Rausing invests in Envision
October 14, 2022
London-based Envision Entertainment has secured significant funding from British/Swedish investor Magnus Rausing, heir to the multi-billion-dollar Tetra Pak business. Rausing will join Envision’s board and actively support its strategy to become a global studio through his international network.
Envision founder and Chief Content Officer, Michael Nakan, said:“Magnus is the rare investor who is able to help scale every investment he makes. I greatly admire his previous investments in media, tech and sustainability, and I am thrilled to welcome a partner who shares our vision to create hit franchises with global appeal.This investment will enable us to build our team and boost our slate of premium scripted projects from countries around the world; following the success of CONNECTED: The Homebound Detective, a co-production with Japan’s Nippon TV, we are now moving forward on several more premium productions with partners on multiple continents.”

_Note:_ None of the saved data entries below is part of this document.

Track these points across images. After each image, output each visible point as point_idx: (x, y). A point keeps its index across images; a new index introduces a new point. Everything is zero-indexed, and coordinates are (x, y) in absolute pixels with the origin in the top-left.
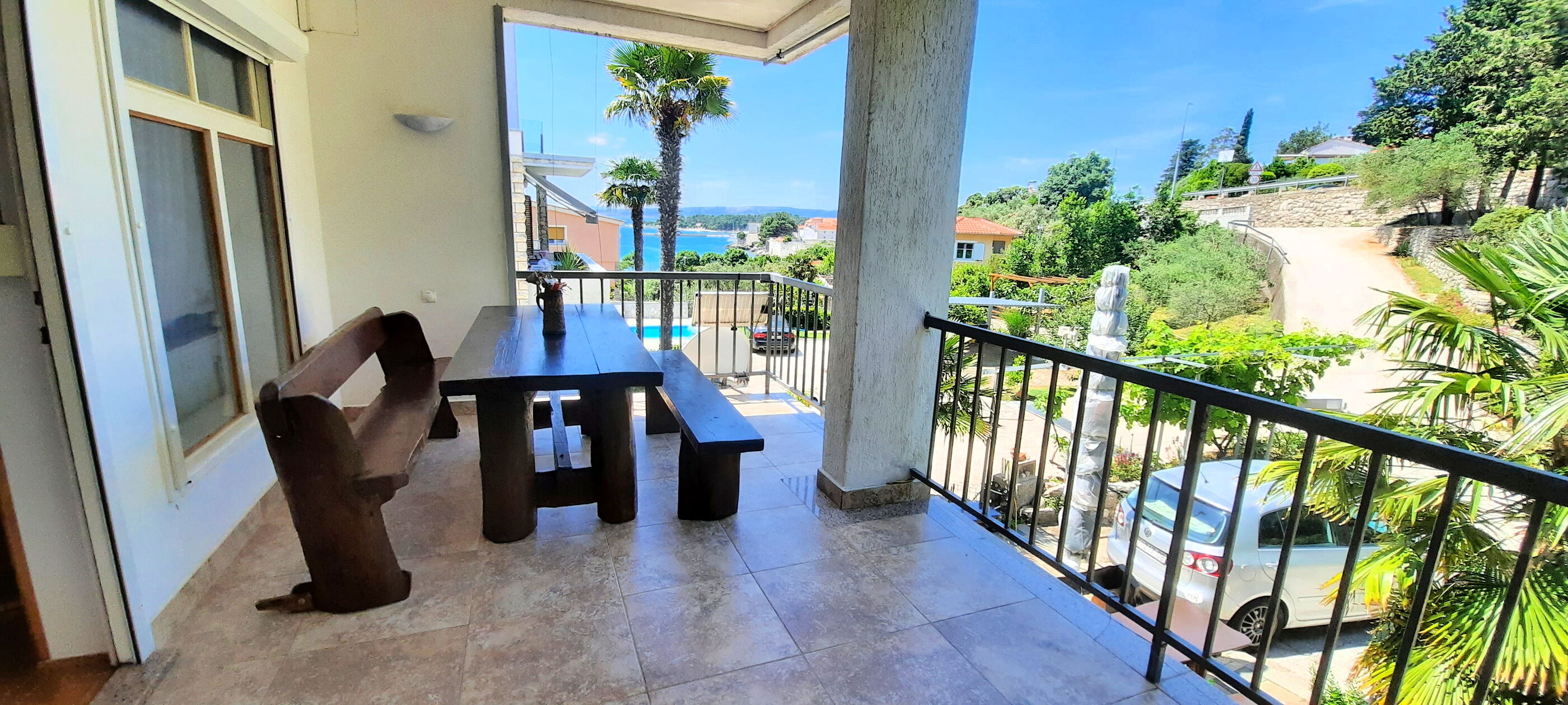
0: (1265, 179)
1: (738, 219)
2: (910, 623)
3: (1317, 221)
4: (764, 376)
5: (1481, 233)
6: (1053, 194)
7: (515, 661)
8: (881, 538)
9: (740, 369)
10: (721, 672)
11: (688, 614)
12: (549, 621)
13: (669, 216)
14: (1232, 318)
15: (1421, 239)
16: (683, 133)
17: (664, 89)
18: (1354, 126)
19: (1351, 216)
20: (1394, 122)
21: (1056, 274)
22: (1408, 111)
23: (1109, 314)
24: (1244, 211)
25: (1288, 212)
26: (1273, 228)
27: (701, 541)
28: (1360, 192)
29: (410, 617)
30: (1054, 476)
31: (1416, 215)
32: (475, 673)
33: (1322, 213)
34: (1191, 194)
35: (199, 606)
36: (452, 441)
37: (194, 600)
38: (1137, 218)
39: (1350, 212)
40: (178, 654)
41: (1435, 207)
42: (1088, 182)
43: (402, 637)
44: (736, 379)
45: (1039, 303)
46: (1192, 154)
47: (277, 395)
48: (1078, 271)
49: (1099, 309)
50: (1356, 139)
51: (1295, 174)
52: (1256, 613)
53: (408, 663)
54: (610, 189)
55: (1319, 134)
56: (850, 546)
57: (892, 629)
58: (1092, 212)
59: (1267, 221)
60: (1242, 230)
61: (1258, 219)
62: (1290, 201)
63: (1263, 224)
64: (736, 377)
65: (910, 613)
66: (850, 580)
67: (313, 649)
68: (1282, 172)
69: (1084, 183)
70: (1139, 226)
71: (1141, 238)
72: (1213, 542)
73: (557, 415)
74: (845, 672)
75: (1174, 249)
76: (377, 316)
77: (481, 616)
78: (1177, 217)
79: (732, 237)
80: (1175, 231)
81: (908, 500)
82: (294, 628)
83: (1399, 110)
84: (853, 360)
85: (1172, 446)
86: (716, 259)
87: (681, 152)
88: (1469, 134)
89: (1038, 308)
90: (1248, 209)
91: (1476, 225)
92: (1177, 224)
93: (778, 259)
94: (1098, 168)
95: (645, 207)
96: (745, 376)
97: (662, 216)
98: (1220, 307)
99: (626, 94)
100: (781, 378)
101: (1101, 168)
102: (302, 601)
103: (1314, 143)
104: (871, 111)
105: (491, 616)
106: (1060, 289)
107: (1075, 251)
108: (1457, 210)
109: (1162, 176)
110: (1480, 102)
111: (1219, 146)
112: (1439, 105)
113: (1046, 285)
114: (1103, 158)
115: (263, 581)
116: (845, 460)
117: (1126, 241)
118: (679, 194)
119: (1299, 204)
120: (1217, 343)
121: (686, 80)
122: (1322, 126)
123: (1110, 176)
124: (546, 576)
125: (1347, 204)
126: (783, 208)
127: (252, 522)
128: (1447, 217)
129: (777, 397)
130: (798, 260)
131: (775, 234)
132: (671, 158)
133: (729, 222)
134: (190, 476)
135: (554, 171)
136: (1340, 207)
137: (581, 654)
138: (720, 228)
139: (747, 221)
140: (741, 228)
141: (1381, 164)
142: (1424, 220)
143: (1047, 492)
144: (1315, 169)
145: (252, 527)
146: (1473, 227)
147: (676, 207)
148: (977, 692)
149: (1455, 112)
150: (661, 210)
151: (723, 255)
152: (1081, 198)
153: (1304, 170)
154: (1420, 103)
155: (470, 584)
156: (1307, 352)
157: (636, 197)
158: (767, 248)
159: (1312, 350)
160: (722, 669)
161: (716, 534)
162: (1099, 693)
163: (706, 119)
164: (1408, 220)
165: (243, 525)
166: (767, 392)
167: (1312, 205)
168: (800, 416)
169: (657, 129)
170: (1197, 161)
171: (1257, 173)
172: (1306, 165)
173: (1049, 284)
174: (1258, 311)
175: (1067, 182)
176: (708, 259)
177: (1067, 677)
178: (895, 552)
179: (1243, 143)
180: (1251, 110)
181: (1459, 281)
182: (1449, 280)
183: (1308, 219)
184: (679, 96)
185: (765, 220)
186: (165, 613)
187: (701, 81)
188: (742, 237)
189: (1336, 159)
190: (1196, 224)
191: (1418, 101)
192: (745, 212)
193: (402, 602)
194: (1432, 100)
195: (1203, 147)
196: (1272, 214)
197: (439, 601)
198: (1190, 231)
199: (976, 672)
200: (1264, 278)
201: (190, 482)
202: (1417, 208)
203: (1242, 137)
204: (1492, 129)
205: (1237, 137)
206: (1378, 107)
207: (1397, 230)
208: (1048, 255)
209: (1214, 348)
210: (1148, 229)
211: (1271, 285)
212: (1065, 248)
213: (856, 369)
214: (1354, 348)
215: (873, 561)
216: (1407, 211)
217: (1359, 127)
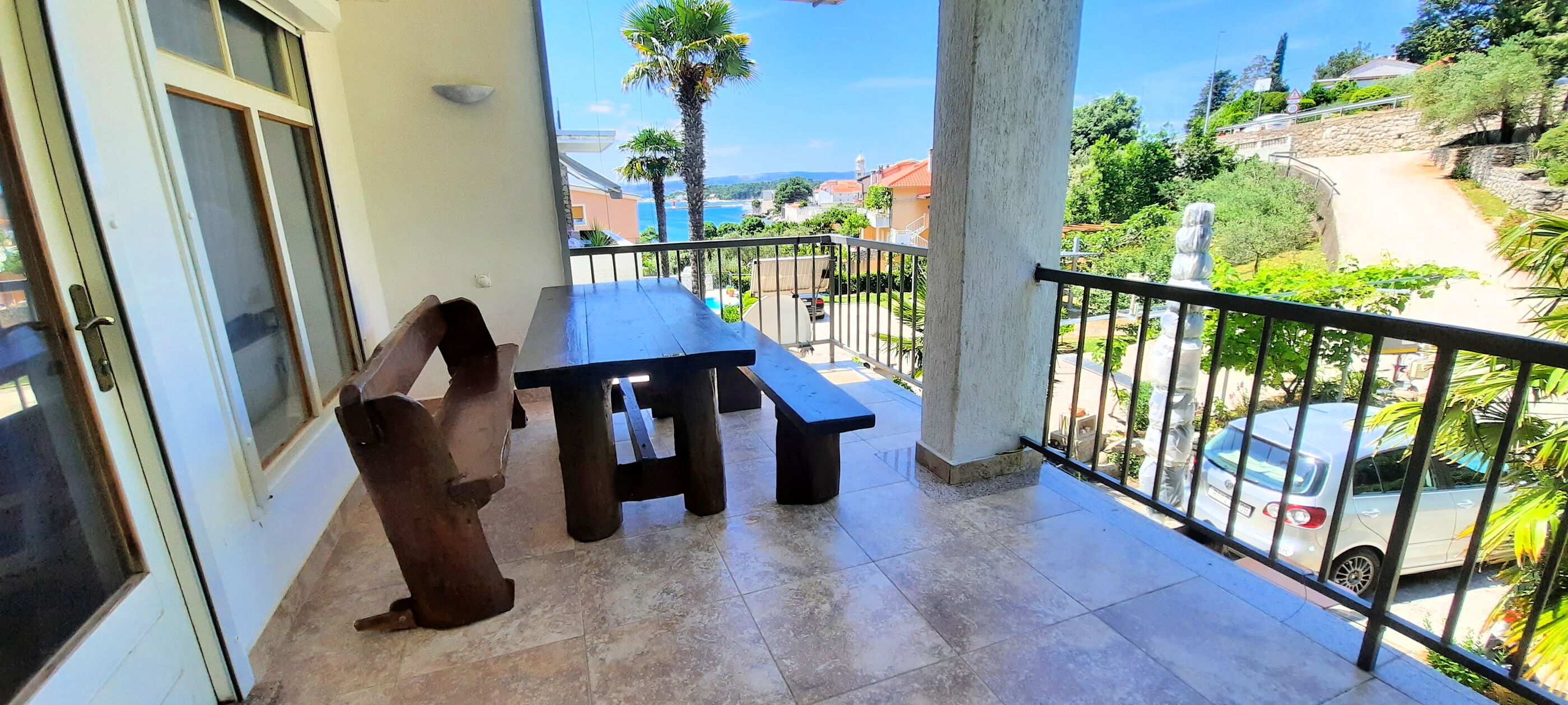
0: (1304, 107)
1: (751, 187)
2: (1066, 613)
3: (1364, 147)
4: (828, 345)
5: (1546, 150)
6: (1078, 138)
7: (643, 677)
8: (1003, 516)
9: (803, 340)
10: (874, 681)
11: (819, 613)
12: (669, 626)
13: (695, 186)
14: (1283, 254)
15: (1480, 158)
16: (704, 97)
17: (683, 53)
18: (1398, 44)
19: (1401, 140)
20: (1449, 35)
21: (1088, 221)
22: (1463, 23)
23: (1192, 256)
24: (1285, 142)
25: (1331, 140)
26: (1315, 159)
27: (809, 527)
28: (1411, 114)
29: (521, 629)
30: (1114, 430)
31: (1474, 134)
32: (604, 693)
33: (1369, 138)
34: (1224, 129)
35: (294, 629)
36: (522, 430)
37: (288, 623)
38: (1171, 157)
39: (1400, 136)
40: (281, 687)
41: (1494, 124)
42: (1114, 123)
43: (518, 654)
44: (800, 350)
45: (1074, 252)
46: (1223, 85)
47: (359, 397)
48: (1111, 216)
49: (1181, 252)
50: (1400, 57)
51: (1335, 99)
52: (1351, 563)
53: (529, 684)
54: (631, 162)
55: (1359, 54)
56: (972, 525)
57: (1051, 621)
58: (1124, 154)
59: (1309, 151)
60: (1284, 162)
61: (1299, 150)
62: (1333, 128)
63: (1305, 155)
64: (800, 347)
65: (1063, 601)
66: (984, 565)
67: (424, 672)
68: (1322, 98)
69: (1110, 125)
70: (1174, 165)
71: (1176, 178)
72: (1302, 492)
73: (630, 399)
74: (1014, 675)
75: (1213, 186)
76: (435, 304)
77: (595, 624)
78: (1216, 153)
79: (747, 206)
80: (1213, 168)
81: (1018, 470)
82: (399, 649)
83: (1454, 22)
84: (960, 321)
85: (1237, 393)
86: (734, 229)
87: (703, 118)
88: (1528, 46)
89: (1073, 258)
90: (1289, 139)
91: (1541, 141)
92: (1214, 160)
93: (795, 224)
94: (1124, 107)
95: (666, 180)
96: (809, 345)
97: (688, 187)
98: (1272, 245)
99: (642, 59)
100: (849, 346)
101: (1127, 107)
102: (403, 618)
103: (1354, 65)
104: (978, 34)
105: (606, 625)
106: (1093, 236)
107: (1108, 195)
108: (1518, 126)
109: (1192, 112)
110: (1540, 9)
111: (1251, 75)
112: (1495, 15)
113: (1079, 234)
114: (1128, 97)
115: (356, 596)
116: (952, 430)
117: (1161, 182)
118: (703, 162)
119: (1343, 131)
120: (1290, 281)
121: (705, 40)
122: (1363, 46)
123: (1137, 115)
124: (654, 576)
125: (1396, 128)
126: (796, 173)
127: (334, 531)
128: (1507, 134)
129: (844, 365)
130: (819, 225)
131: (791, 199)
132: (693, 126)
133: (743, 191)
134: (271, 489)
135: (576, 148)
136: (1388, 131)
137: (715, 665)
138: (734, 197)
139: (761, 188)
140: (755, 196)
141: (1435, 81)
142: (1483, 139)
143: (1109, 447)
144: (1358, 93)
145: (335, 537)
146: (1537, 144)
147: (700, 177)
148: (1171, 693)
149: (1513, 21)
150: (686, 181)
151: (740, 224)
152: (1112, 140)
153: (1345, 95)
154: (1475, 13)
155: (576, 589)
156: (1386, 286)
157: (656, 169)
158: (783, 215)
159: (1393, 283)
160: (874, 677)
161: (823, 519)
162: (1310, 686)
163: (726, 81)
164: (1463, 141)
165: (327, 536)
166: (832, 361)
167: (1358, 131)
168: (872, 383)
169: (677, 95)
170: (1228, 93)
171: (1294, 101)
172: (1347, 90)
173: (1083, 232)
174: (1308, 246)
175: (1092, 124)
176: (725, 229)
177: (1267, 668)
178: (1024, 531)
179: (1278, 70)
180: (1285, 34)
181: (1525, 202)
182: (1514, 201)
183: (1354, 146)
184: (698, 59)
185: (779, 186)
186: (261, 641)
187: (722, 42)
188: (758, 205)
189: (1380, 81)
190: (1233, 159)
191: (1474, 11)
192: (758, 180)
193: (507, 614)
194: (1488, 10)
195: (1234, 78)
196: (1315, 143)
197: (547, 609)
198: (1228, 167)
199: (1162, 668)
200: (1312, 210)
201: (271, 497)
202: (1474, 125)
203: (1278, 64)
204: (1553, 37)
205: (1272, 64)
206: (1423, 22)
207: (1454, 152)
208: (1079, 202)
209: (1287, 287)
210: (1183, 168)
211: (1320, 218)
212: (1096, 194)
213: (963, 332)
214: (1440, 277)
215: (1002, 542)
216: (1464, 131)
217: (1403, 45)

Rausing added: “I am excited to support Envision early in their mission to create a cultural franchise and look forward to working with them closely.”
Envision Entertainment is a London-based media company specialising in developing and producing international premium content. Envision has a number of global properties in advanced development with partners including US studios, global streamers and regional broadcasters.
In April Envision’s CONNECTED: The Homebound Detective, a co-production with Nippon TV, was broadcast in Japan to critical acclaim and ratings success, reaching number one on Japanese catch up, number one on streaming (Hulu Japan) and number one on Japan’s Twitter trend (number six worldwide). The program was recently shortlisted for a Rose d’or in the Comedy/Drama section, and an English language version is in the works.
Rausing has backed companies including Lick, Superplastic, and recently Oxwash. He also recently backed Alex Pettyfer’s Dark Dreams Entertainment. He sits on the board of many companies and non-profits, such as the National Society for the Prevention of Cruelty to Children (NSPCC).